Extract references from PDF bibliographies and find the corresponding papers in OpenReview
- Docker (For pre-packaged Grobid containers)
- node >= 16
> docker pull lfoppiano/grobid:0.7.2
> docker run --rm -p 8070:8070 lfoppiano/grobid:0.7.2
Note: The first time the Grobid REST API is called after starting the container, it will load up a bunch of model files on demand, which takes a long time (~15-20 seconds or more, depending on the machine). The command line app might timeout on the first usage.
> npm install
> npm run build
Install (with sudo if necessary) to system node installation:
> npm i -g ./
Grobid can use Biblio-Glutton to improve performance if necessary.
> pdf-ref-resolver extract-references --help
Extract PDF references using Grobid service, match with OpenReview papers
Options:
--version Show version number [boolean]
--help Show help [boolean]
--pdf Input pdf file [string] [required]
--output-path Specify a directory to write output. Defaults to same
as input PDF [string]
--config Path to config file [string] [required]

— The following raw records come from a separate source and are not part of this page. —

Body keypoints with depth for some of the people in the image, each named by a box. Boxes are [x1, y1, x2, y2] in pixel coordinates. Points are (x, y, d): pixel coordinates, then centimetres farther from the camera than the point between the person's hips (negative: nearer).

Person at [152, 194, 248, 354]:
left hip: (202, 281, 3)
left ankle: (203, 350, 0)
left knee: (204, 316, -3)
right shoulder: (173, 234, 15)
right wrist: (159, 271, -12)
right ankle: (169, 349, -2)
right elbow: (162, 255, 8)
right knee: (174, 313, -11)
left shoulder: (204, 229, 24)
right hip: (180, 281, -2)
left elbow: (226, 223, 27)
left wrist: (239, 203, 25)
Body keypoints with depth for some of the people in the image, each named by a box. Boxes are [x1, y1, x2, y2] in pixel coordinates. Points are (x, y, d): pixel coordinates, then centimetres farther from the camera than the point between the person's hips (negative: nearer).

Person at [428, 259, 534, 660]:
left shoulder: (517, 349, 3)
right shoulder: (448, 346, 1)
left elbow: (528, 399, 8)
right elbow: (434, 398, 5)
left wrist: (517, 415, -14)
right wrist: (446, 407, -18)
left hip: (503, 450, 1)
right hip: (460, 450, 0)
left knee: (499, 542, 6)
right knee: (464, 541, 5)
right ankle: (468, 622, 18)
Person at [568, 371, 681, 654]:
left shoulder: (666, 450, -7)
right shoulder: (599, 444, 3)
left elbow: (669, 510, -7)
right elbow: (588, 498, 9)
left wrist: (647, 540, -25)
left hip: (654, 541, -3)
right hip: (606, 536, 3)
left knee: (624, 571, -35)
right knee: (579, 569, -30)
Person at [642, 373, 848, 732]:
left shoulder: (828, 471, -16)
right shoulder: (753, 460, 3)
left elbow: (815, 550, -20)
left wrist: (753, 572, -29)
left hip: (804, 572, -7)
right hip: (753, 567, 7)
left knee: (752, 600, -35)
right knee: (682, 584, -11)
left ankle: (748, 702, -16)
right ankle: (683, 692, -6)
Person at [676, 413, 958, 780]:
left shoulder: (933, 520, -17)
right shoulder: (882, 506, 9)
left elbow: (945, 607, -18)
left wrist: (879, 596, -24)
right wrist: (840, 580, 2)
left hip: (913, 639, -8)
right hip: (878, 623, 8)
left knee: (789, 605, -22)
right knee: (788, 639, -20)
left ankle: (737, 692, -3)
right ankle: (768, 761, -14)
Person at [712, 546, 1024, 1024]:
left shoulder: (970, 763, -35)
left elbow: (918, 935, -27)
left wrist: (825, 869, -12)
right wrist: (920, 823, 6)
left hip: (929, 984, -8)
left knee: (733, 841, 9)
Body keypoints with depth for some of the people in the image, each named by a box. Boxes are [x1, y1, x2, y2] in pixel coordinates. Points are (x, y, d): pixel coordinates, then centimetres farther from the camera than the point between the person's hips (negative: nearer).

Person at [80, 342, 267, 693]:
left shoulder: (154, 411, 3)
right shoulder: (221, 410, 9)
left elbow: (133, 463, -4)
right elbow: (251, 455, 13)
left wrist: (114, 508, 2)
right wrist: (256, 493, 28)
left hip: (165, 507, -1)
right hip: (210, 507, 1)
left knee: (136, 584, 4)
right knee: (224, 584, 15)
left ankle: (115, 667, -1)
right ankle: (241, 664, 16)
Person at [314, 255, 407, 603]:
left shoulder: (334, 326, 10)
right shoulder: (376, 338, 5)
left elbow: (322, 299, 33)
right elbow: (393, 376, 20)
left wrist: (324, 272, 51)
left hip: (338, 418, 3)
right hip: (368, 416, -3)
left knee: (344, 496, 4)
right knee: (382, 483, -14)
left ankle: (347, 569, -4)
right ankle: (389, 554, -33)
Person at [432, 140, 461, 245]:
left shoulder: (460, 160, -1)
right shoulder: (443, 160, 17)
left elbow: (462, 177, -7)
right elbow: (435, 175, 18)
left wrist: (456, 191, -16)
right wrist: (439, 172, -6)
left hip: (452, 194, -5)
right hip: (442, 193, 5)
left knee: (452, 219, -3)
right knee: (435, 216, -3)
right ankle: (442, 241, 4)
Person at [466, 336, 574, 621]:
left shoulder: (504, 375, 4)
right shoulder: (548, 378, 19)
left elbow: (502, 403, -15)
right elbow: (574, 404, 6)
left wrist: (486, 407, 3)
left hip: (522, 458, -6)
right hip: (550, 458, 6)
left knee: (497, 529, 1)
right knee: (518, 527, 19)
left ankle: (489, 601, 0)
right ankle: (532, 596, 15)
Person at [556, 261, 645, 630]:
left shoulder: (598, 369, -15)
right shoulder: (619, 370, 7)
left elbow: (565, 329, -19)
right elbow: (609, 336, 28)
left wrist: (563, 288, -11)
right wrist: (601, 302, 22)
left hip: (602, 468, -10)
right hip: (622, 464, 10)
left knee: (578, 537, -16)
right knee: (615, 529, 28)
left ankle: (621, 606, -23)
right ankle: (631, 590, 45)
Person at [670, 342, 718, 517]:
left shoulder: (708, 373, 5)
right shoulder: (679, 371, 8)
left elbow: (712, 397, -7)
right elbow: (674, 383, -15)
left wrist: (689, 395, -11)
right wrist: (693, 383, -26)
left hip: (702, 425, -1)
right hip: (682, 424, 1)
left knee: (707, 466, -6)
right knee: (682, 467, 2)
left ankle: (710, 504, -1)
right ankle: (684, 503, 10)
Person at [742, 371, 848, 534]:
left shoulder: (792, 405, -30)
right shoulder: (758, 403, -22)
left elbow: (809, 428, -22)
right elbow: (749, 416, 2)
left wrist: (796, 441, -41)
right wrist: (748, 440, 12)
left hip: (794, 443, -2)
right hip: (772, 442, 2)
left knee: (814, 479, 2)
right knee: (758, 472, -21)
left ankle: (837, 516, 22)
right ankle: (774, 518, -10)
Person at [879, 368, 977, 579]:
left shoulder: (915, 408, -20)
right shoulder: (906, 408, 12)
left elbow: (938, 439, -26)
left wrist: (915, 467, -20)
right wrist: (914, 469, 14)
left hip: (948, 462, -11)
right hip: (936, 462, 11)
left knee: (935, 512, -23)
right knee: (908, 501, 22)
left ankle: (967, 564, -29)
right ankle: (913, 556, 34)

--overwrite Overwrite any existing output file
[boolean] [default: false]
--with-matched only output references that match an OpenReview note
[boolean] [default: false]
--with-unmatched only output references that *do not* match an
OpenReview note [boolean] [default: false]
--with-partial-matched only output references with match < 100% to an
OpenReview note [boolean] [default: false]

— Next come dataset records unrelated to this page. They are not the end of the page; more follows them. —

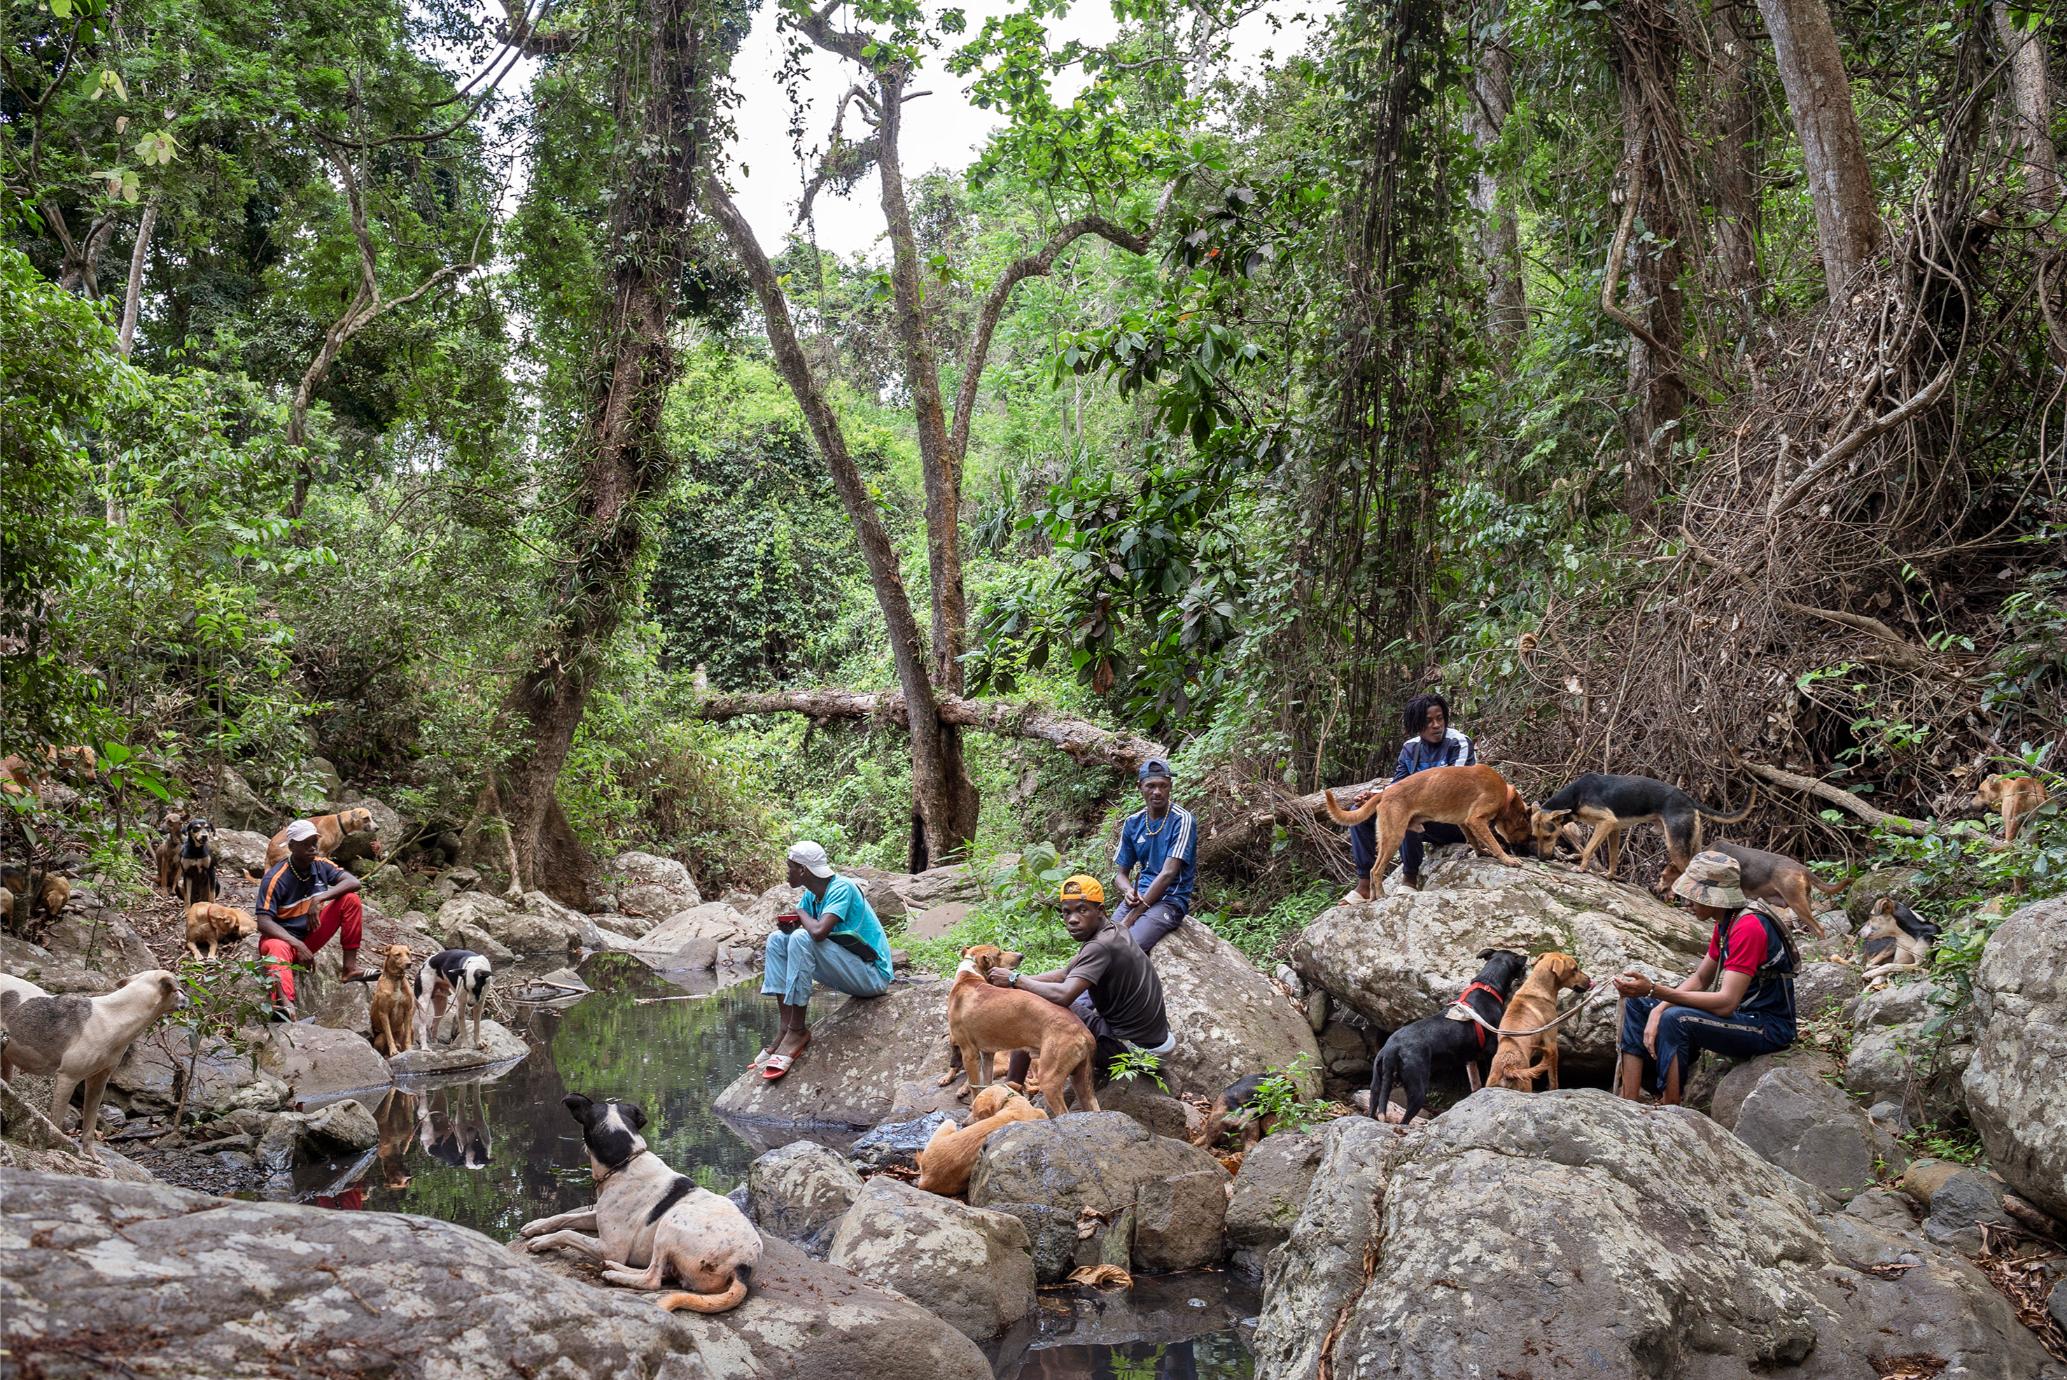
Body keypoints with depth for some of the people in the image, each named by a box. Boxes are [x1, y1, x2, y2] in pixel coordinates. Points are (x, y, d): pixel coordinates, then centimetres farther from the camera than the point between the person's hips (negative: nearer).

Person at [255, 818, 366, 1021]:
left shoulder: (321, 865, -3)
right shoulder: (275, 877, -18)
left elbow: (353, 882, -15)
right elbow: (264, 922, -23)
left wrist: (320, 898, -29)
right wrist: (298, 946, -34)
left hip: (312, 935, 5)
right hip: (283, 937, -5)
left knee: (350, 899, -12)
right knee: (278, 949, -42)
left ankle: (349, 967, -15)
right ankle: (285, 1003, -71)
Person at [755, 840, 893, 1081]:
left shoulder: (841, 888, -19)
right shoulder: (811, 895, 6)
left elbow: (819, 932, -33)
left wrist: (801, 913, -12)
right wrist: (786, 925, -12)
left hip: (873, 975, -9)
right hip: (847, 971, 9)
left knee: (801, 939, -28)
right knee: (777, 940, 3)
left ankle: (797, 1032, -20)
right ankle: (785, 1029, -7)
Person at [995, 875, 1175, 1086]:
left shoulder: (1100, 946, -22)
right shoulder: (1112, 930, 7)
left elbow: (1063, 995, -33)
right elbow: (1066, 973, 14)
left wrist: (1014, 980, -19)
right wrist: (1020, 981, 1)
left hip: (1132, 1047, -10)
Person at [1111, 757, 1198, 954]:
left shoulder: (1182, 820, -9)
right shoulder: (1132, 823, 8)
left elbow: (1168, 873, -15)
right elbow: (1122, 873, 15)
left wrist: (1130, 919, -18)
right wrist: (1128, 892, -12)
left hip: (1171, 900, -5)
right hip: (1139, 896, 5)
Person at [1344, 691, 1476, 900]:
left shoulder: (1459, 744, -12)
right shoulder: (1410, 748, 5)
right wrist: (1372, 796, -16)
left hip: (1454, 821, -7)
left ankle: (1411, 879, -21)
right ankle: (1365, 885, -12)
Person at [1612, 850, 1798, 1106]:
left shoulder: (1749, 928, -25)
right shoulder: (1725, 923, 6)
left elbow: (1726, 1003, -31)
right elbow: (1700, 979, 11)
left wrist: (1654, 990, -34)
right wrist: (1657, 1009, -6)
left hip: (1768, 1027, -10)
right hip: (1741, 1014, 10)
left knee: (1675, 1019, -32)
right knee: (1637, 1004, 6)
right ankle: (1626, 1101, -4)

--with-source include the raw Grobid data in the output (verbose,
for debugging) [boolean] [default: false]
Configuration to specify REST endpoints and credentials
{
"openreview": {
"restApi": "https://api.openreview.net",
"restApi2": "https://api2.openreview.net",
"restUser": "my-username",
"restPassword": "my-password"
},
}
> pdf-ref-resolver extract-references --pdf ./path/to/input.pdf --config ~/my-config.json --output-path .
> pdf-ref-resolver extract-references --pdf ./path/to/input.pdf --config ~/my-config.json
Summary header block, with number of Grobid extracted references, and counts of those with valid titles and matches to OpenReview notes.
{
"summary": {
"references": 25,
"withTitles": 25,
"withNoteMatches": 13
},
"references": [
Reference Entry:
{
"refNumber": 5,
Title / Author fields as extracted by Grobid. Field 'isValid' will be false if the reference had no title, or could not be processed for some reason. Messages as to reason why will be recorded in the "warnings" array.
"title": "Expectation Propagation in Gaussian process dynamical systems",
"authors": [
"M P Deisenroth",
"S Mohamed"
],
"isValid": true,
"warnings": [],
Array of notes from OpenReview that matched. Notes are matched by first searching OpenReview, using Grobid-extracted title as keywords, then filtered with a string similarity function. Fields titleMatch/nameMatch are numbers 0-100, 100 being a perfect match.
Name matching uses a string similarity function that doesn't penalize deletions from the longer version of the name to the shorter, to allow matching between full and abbreviated names, so, e.g., "Marc Peter Deisenroth" -> "M P Deisenroth" is a 100% match.
"openreviewMatches": [
{
"id": "HkNwk_ZObS",
"authors": [
{
"name": "Marc Peter Deisenroth",
"id": "~Marc_Deisenroth1",
"nameMatch": 100
},
{
"name": "Shakir Mohamed",
"id": "~Shakir_Mohamed1",
"nameMatch": 100
}
],
"titleMatch": 100,
"apiSource": "api.openreview.net"
}
]
},
]